Die Schweizerische Nationalbank (SNB) steuert die Geldpolitik des Landes und strebt eine jährliche Inflationsrate von unter 2 % an, um Preisstabilität zu gewährleisten.
Die Schweizerische Nationalbank (SNB) legt die Zinssätze fest, um die Preisstabilität zu gewährleisten. Wenn die Inflation über das Ziel hinausgeht, erhöht die SNB die Zinsen, um das Preiswachstum zu dämpfen. Höhere Zinsen stärken den Schweizer Franken (CHF), während niedrigere Zinsen ihn schwächen.
Die SNB greift zudem regelmäßig in den Devisenmarkt ein, um eine übermäßige Aufwertung des Schweizer Frankens zu verhindern, da ein starker Franken die Wettbewerbsfähigkeit der exportorientierten Schweizer Wirtschaft belastet. Zwischen 2011 und 2015 führte die SNB sogar eine feste Bindung des Frankens an den Euro ein, um dessen Aufwertung zu stoppen. Heute interveniert die Bank, indem sie ihre umfangreichen Devisenreserven nutzt, um Fremdwährungen wie den US-Dollar oder den Euro zu kaufen.
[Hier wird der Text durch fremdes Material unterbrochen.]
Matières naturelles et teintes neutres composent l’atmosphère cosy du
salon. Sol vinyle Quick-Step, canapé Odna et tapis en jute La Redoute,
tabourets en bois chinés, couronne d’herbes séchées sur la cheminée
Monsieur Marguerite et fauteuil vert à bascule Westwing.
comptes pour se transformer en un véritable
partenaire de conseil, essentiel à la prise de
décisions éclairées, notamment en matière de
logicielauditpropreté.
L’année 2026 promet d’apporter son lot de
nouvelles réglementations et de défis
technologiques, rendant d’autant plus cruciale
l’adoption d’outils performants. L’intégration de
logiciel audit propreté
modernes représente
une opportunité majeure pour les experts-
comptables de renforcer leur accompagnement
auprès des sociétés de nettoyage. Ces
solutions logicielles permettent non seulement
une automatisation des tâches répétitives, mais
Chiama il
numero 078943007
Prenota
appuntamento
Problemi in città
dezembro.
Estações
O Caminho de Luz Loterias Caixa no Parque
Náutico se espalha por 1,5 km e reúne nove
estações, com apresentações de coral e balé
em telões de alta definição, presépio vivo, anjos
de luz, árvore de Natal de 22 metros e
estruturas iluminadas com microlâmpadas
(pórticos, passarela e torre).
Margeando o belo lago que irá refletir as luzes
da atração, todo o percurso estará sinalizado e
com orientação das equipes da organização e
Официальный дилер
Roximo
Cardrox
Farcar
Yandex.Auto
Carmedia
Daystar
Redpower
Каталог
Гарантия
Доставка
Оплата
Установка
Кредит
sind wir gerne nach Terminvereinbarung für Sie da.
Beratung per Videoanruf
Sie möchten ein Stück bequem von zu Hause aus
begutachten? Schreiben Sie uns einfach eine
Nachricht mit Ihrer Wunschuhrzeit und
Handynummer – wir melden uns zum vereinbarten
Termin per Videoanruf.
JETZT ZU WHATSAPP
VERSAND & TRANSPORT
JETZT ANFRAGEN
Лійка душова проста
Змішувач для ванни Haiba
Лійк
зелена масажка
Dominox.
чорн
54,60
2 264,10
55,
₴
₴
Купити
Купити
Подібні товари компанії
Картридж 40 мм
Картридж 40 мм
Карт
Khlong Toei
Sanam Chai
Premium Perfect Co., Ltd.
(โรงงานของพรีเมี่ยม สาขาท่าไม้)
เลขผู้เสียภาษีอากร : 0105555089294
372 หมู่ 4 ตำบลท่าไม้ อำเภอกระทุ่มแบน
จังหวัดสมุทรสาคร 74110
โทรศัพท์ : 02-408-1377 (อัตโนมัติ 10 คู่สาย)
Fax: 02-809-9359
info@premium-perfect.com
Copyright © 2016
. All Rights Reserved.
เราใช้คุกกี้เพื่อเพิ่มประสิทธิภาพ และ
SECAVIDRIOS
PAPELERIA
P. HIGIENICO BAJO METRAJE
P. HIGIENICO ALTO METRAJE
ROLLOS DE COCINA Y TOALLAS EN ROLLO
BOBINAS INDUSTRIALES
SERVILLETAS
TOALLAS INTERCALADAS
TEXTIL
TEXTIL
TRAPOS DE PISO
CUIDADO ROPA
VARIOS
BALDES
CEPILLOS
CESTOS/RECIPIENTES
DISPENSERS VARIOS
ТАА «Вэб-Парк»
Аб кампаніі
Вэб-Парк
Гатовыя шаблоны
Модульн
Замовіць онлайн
In Zeiten hoher Inflation, insbesondere getrieben durch steigende Energiepreise, verzichtet die SNB jedoch auf Eingriffe, da ein starker Franken die Energieimporte verbilligt und so den Inflationsdruck auf Schweizer Haushalte und Unternehmen mildert.
Die Schweizerische Nationalbank (SNB) überprüft viermal jährlich, im März, Juni, September und Dezember, ihre geldpolitische Ausrichtung. Dabei veröffentlicht sie auch eine mittelfristige Inflationsprognose, die in den darauffolgenden Monaten das geldpolitische Umfeld maßgeblich prägen kann.